**What is needed:**
Reproduce, word for word, every line starting at the line that contains "Scenario Guide: How to Handle" and ending with the final line of the entries.

*** Opening Given data ***

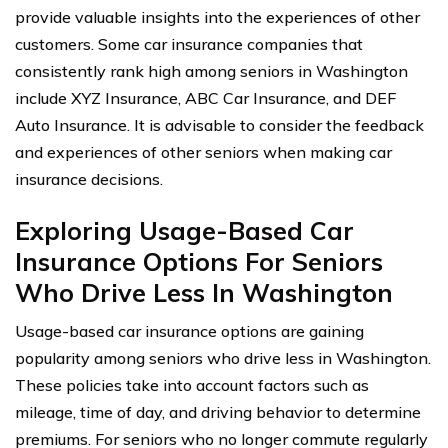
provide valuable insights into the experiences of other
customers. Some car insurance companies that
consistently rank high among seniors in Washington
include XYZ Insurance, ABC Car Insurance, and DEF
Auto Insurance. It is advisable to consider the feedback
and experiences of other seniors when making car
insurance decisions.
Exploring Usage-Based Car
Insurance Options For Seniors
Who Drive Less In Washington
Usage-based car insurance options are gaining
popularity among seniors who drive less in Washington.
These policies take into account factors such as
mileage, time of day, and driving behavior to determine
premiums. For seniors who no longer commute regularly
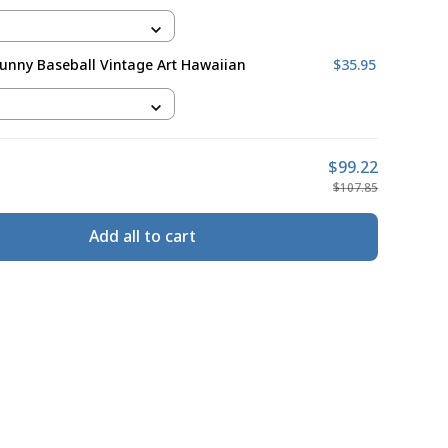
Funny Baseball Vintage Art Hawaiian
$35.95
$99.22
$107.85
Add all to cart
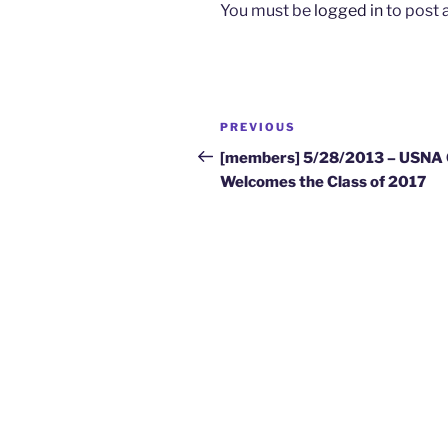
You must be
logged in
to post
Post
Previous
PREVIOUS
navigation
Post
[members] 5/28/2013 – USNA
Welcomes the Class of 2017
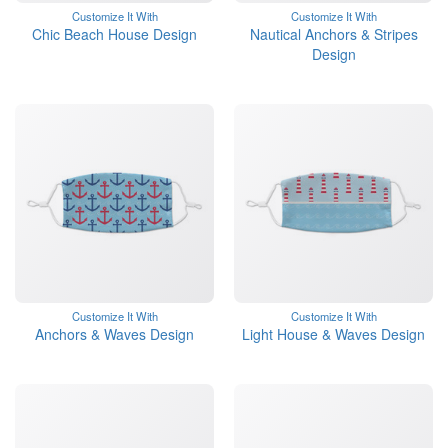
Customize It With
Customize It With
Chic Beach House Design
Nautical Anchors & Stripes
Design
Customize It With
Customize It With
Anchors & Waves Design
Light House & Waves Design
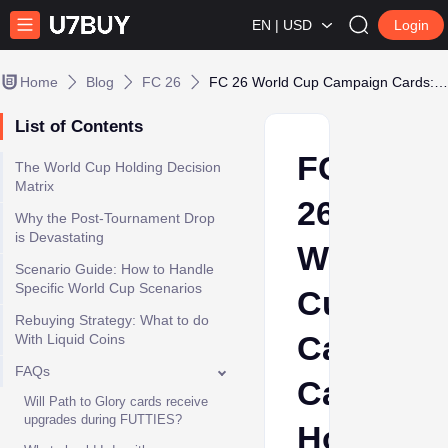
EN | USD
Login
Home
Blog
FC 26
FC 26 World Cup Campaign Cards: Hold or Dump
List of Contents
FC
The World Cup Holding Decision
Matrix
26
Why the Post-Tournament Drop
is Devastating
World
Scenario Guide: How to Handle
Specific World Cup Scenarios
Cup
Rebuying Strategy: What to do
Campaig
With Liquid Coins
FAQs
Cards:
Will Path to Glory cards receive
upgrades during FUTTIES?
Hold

*** Closing Given data ***

**Finished task:**
Scenario Guide: How to Handle
Specific World Cup Scenarios
Cup
Rebuying Strategy: What to do
Campaig
With Liquid Coins
FAQs
Cards:
Will Path to Glory cards receive
upgrades during FUTTIES?
Hold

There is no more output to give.